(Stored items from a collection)
*** Begin section ***
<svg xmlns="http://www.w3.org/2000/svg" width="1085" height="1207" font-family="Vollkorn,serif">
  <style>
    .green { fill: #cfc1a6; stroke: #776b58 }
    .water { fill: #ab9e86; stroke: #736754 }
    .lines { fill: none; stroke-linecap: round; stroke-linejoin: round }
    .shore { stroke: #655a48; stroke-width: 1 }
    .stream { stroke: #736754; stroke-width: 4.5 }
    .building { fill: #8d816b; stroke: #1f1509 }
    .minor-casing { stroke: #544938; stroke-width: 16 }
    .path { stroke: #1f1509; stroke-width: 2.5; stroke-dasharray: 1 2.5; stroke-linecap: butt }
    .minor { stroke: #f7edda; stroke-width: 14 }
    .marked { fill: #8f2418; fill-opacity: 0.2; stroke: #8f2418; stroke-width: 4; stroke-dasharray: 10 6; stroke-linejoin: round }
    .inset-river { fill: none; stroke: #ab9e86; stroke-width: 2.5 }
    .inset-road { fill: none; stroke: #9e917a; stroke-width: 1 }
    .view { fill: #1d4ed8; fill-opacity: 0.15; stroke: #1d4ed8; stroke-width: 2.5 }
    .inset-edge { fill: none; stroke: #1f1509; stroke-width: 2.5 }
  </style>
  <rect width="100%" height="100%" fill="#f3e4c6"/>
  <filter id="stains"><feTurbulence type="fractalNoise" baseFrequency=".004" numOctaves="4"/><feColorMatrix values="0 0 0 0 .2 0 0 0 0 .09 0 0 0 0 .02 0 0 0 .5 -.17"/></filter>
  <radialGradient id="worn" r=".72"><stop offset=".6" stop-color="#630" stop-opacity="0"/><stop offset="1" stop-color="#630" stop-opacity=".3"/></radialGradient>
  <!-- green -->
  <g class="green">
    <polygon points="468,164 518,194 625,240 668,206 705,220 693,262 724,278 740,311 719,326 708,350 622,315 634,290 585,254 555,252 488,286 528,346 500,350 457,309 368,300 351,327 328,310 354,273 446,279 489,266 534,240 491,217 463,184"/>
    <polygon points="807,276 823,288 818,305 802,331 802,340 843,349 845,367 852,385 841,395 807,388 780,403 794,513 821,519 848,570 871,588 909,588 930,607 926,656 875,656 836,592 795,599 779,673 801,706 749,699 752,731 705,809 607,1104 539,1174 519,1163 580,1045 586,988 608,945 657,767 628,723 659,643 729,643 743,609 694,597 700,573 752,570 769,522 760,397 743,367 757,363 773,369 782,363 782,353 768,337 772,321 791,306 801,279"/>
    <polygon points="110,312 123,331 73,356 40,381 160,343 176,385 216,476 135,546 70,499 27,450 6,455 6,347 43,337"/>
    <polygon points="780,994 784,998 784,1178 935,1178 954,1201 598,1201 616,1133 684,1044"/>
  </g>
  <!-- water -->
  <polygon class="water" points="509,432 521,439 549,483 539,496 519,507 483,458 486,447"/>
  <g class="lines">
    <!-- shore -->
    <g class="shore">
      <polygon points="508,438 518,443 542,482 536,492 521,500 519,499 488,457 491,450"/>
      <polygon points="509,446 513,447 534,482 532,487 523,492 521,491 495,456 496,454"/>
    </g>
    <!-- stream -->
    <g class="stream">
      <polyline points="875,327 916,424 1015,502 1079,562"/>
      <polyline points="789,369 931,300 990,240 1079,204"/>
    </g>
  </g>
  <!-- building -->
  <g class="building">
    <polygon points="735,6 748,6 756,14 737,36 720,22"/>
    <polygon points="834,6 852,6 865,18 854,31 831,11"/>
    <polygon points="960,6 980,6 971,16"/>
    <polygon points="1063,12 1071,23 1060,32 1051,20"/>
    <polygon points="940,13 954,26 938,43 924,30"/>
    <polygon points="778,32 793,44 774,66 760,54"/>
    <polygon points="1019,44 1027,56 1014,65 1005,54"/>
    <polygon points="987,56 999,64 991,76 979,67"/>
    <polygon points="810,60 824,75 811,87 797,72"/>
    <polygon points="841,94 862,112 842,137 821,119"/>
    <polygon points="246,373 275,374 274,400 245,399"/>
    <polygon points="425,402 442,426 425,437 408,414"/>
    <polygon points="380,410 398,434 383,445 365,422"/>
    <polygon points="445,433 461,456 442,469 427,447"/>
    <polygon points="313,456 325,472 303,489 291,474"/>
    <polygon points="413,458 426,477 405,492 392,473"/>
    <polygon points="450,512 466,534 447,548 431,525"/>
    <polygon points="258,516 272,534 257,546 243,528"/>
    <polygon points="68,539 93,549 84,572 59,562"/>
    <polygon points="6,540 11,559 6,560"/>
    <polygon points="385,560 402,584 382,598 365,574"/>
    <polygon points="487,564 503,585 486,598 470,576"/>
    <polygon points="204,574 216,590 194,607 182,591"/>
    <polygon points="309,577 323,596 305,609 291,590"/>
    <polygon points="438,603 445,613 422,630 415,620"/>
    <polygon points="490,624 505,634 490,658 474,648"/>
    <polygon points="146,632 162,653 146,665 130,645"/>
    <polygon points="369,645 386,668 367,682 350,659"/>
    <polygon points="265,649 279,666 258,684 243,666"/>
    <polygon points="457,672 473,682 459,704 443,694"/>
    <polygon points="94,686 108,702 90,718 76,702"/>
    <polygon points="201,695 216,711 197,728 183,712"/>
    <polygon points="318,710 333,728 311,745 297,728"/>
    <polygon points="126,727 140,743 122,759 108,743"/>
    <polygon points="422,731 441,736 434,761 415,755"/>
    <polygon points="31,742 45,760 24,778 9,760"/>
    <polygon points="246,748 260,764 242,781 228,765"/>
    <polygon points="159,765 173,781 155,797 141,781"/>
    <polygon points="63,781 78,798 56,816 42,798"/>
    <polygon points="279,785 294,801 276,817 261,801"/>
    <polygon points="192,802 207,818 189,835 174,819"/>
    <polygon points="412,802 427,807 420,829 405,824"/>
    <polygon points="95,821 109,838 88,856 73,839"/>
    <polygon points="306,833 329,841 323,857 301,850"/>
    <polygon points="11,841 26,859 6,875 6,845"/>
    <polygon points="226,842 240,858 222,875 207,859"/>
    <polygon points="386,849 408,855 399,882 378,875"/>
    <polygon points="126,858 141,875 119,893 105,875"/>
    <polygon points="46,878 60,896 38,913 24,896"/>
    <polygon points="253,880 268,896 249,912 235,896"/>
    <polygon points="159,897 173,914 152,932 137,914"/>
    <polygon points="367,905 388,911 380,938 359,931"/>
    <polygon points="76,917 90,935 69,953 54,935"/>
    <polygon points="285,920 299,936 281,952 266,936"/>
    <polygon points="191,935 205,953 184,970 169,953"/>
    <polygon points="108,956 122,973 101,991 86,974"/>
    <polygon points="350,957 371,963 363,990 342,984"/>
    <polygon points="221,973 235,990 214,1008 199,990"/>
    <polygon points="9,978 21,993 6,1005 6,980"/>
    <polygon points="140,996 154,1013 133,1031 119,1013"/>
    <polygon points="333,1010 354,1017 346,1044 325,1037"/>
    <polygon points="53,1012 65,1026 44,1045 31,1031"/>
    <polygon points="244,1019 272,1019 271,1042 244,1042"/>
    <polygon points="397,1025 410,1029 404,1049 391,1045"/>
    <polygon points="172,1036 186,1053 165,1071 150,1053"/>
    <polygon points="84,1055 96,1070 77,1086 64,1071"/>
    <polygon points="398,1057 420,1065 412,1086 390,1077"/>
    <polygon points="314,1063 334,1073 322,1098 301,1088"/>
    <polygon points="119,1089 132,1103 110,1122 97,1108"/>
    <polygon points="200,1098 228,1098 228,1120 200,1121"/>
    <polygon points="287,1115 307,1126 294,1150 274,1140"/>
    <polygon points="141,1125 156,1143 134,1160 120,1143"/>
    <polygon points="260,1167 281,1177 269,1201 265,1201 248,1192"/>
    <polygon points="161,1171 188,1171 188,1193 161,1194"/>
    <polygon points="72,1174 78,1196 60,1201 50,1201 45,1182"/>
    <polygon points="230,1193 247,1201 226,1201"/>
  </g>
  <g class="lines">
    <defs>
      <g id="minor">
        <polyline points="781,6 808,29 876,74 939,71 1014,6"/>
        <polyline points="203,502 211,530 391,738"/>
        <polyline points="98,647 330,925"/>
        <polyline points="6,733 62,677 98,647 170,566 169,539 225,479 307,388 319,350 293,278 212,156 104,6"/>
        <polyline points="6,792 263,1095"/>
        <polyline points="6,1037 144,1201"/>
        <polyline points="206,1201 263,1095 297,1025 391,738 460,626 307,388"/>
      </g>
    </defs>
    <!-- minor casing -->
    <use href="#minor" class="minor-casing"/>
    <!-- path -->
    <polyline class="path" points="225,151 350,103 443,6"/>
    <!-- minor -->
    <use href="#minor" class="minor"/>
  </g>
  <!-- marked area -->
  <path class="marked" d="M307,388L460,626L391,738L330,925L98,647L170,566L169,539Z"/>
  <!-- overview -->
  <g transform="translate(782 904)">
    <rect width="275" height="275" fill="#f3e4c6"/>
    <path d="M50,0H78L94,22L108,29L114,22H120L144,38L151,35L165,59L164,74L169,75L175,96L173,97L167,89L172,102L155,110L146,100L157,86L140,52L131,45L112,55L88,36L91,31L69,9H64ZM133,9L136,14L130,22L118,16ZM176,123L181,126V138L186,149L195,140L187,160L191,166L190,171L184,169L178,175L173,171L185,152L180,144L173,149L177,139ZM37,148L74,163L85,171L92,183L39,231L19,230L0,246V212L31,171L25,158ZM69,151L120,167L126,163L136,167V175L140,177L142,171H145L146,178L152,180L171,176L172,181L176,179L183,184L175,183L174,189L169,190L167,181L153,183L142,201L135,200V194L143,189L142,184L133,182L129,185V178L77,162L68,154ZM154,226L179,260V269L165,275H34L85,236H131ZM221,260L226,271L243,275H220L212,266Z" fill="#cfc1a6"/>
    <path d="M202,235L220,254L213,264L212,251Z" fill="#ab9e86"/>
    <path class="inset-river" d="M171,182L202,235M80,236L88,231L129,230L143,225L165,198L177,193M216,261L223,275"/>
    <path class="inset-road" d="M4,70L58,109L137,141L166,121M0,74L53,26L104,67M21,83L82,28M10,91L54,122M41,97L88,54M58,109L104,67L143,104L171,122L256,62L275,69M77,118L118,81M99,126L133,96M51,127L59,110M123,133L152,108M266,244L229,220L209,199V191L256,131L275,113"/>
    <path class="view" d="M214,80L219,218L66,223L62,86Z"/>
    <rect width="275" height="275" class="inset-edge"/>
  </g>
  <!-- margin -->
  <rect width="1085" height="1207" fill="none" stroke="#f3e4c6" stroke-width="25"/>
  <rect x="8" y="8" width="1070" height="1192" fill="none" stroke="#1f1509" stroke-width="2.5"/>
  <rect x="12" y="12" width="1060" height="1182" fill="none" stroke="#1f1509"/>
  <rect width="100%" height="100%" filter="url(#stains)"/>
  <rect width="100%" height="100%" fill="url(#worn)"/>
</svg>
*** End section ***
[WHAT THE TASK ASKS]
Count every line of the records that includes "worn", and give that number with no other words.

[RESPONSE]
2